With fires, storms, record-breaking temperatures and changes in the natural environment, there is growing evidence that our earth’s systems are becoming increasingly unstable. This has potentially catastrophic consequences.
Public debate often places climate risks in the context of “this century” or “by 2100”. But scientists are increasingly highlighting the risks of devastating and irreversible impacts in just 20 or 30 years. This is within our lifetimes, and certainly within our children’s.
These risks include:
Loss of nearly all corals, which support 25% of all ocean life (as documented in the recent film Chasing Coral)
Collapsing ice sheets, which will raise sea-levels, devastating coastal cities and low-lying countries
Warming oceans, which energize storms (to category 6 and higher), with damage that includes breaches of coastal nuclear reactors
Warming of the planet, caused by the greenhouse effect, is the primary stressor of many of these environmental challenges. Carbon dioxide and other pollutants present further complications, such as increasing ocean acidification.
450 parts per million
Humans have long affected their environment. But until we started burning fossil fuels in the mid-1800s, the amount of carbon we added to the air balanced the amount removed. However, over the past 150 years, CO2 emissions have far outpaced the subtractions. Our annual production of carbon is currently around 40 billion tonnes.

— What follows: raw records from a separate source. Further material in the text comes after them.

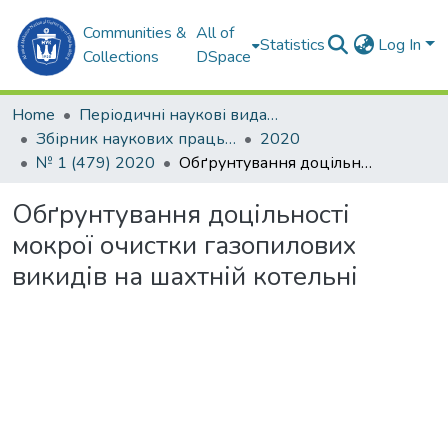
Communities &
All of
Statistics
Log In
Collections
DSpace
Home
Періодичні наукові видання
Збірник наукових праць НУК
2020
№ 1 (479) 2020
Обґрунтування доцільності мокрої очистки газопилових викидів на шахтній котельні
Обґрунтування доцільності
мокрої очистки газопилових
викидів на шахтній котельні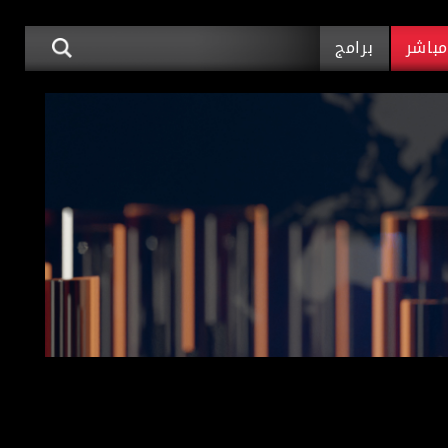
باشر
برامج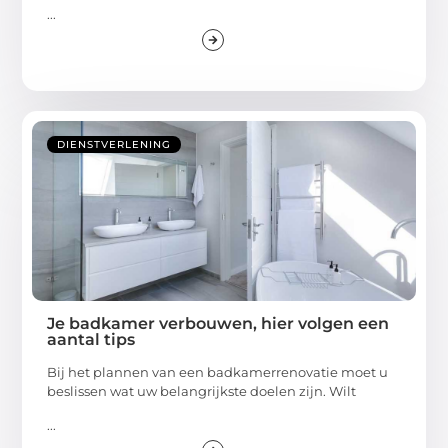
...
DIENSTVERLENING
Je badkamer verbouwen, hier volgen een
aantal tips
Bij het plannen van een badkamerrenovatie moet u
beslissen wat uw belangrijkste doelen zijn. Wilt
...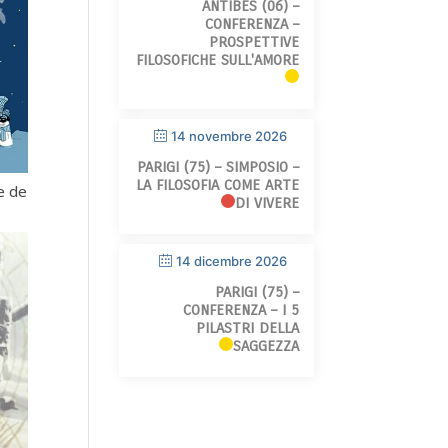
ANTIBES (06) –
CONFERENZA –
PROSPETTIVE
FILOSOFICHE SULL'AMORE
14 novembre 2026
PARIGI (75) – SIMPOSIO –
LA FILOSOFIA COME ARTE
e de
DI VIVERE
14 dicembre 2026
PARIGI (75) –
CONFERENZA – I 5
PILASTRI DELLA
SAGGEZZA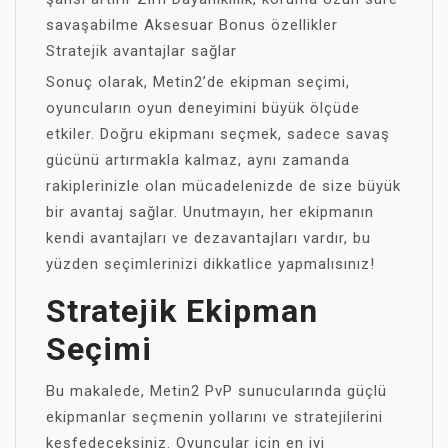
savaşabilme Aksesuar Bonus özellikler
Stratejik avantajlar sağlar
Sonuç olarak, Metin2’de ekipman seçimi,
oyuncuların oyun deneyimini büyük ölçüde
etkiler. Doğru ekipmanı seçmek, sadece savaş
gücünü artırmakla kalmaz, aynı zamanda
rakiplerinizle olan mücadelenizde de size büyük
bir avantaj sağlar. Unutmayın, her ekipmanın
kendi avantajları ve dezavantajları vardır, bu
yüzden seçimlerinizi dikkatlice yapmalısınız!
Stratejik Ekipman
Seçimi
Bu makalede, Metin2 PvP sunucularında güçlü
ekipmanlar seçmenin yollarını ve stratejilerini
keşfedeceksiniz. Oyuncular için en iyi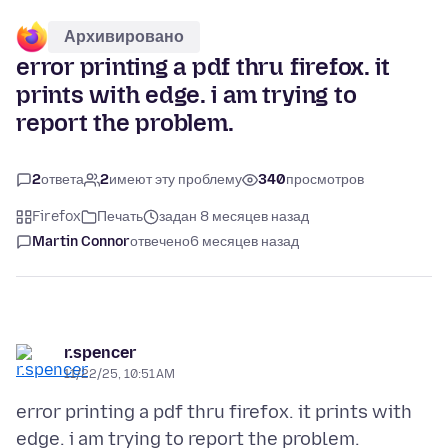
Архивировано
error printing a pdf thru firefox. it
prints with edge. i am trying to
report the problem.
2
ответа
2
имеют эту проблему
340
просмотров
Firefox
Печать
задан 8 месяцев назад
Martin Connor
отвечено
6 месяцев назад
r.spencer
11/22/25, 10:51 AM
error printing a pdf thru firefox. it prints with
edge. i am trying to report the problem.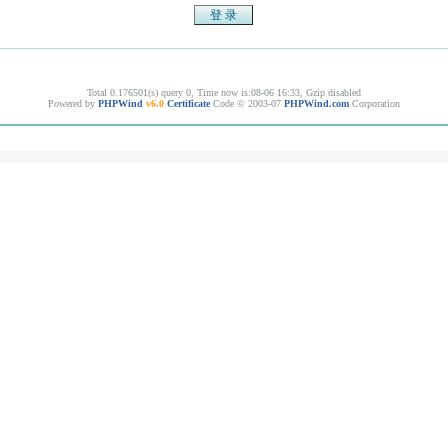
Total 0.176501(s) query 0, Time now is:08-06 16:33, Gzip disabled
Powered by
PHPWind
v6.0
Certificate
Code © 2003-07
PHPWind.com
Corporation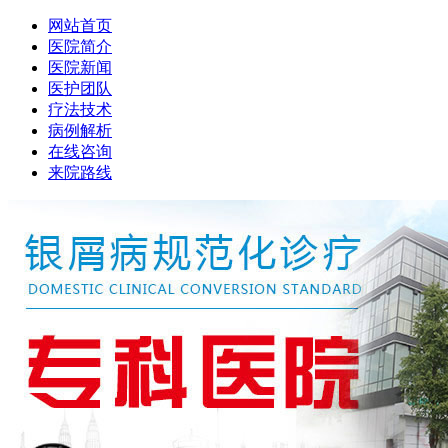
网站首页
医院简介
医院新闻
医护团队
疗法技术
病例解析
在线咨询
来院路线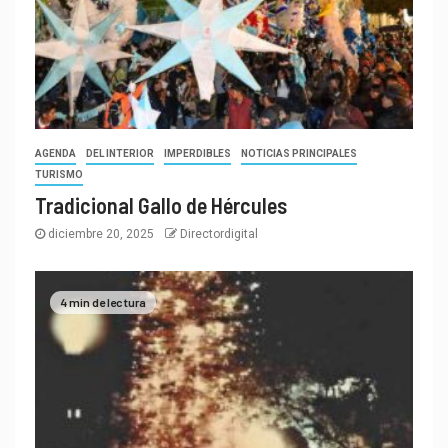
AGENDA
DEL INTERIOR
IMPERDIBLES
NOTICIAS PRINCIPALES
TURISMO
Tradicional Gallo de Hércules
diciembre 20, 2025
Directordigital
4 min de lectura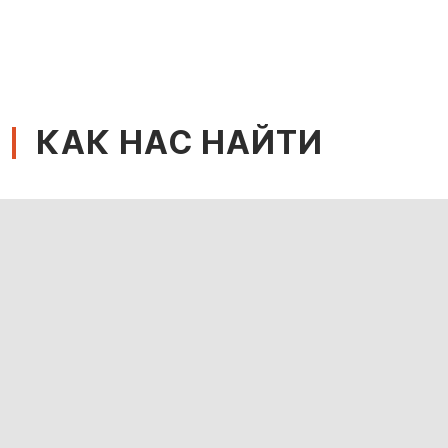
КАК НАС НАЙТИ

Scientists debate how much carbon can be safely stored in our atmosphere before exceeding safe operating limits. The United Nation’s Intergovernmental Panel on Climate Change (IPCC) estimates it to be around 300 billion tonnes, but many scientists suggest a much lower amount.
Climate scientists believe that a CO2 concentration of 450 parts per million is likely to warm the climate by 2°C, the safe upper limit. By 2015, CO2 in the atmosphere rose to 400 parts per million. At our current rate of emissions, we will reach 450 ppm within 20 years.
Even if we achieve the Paris Agreement reductions in greenhouse gas emissions, the gases that were generated over the past few decades will be absorbed back into the earth slowly, and will be at an elevated level in our atmosphere for hundreds, if not thousands, of years.
To stay below the safe threshold of 2°C, the UN and IPCC plans entail removal of CO2 from the atmosphere using methods that do not exist yet (“negative emissions”).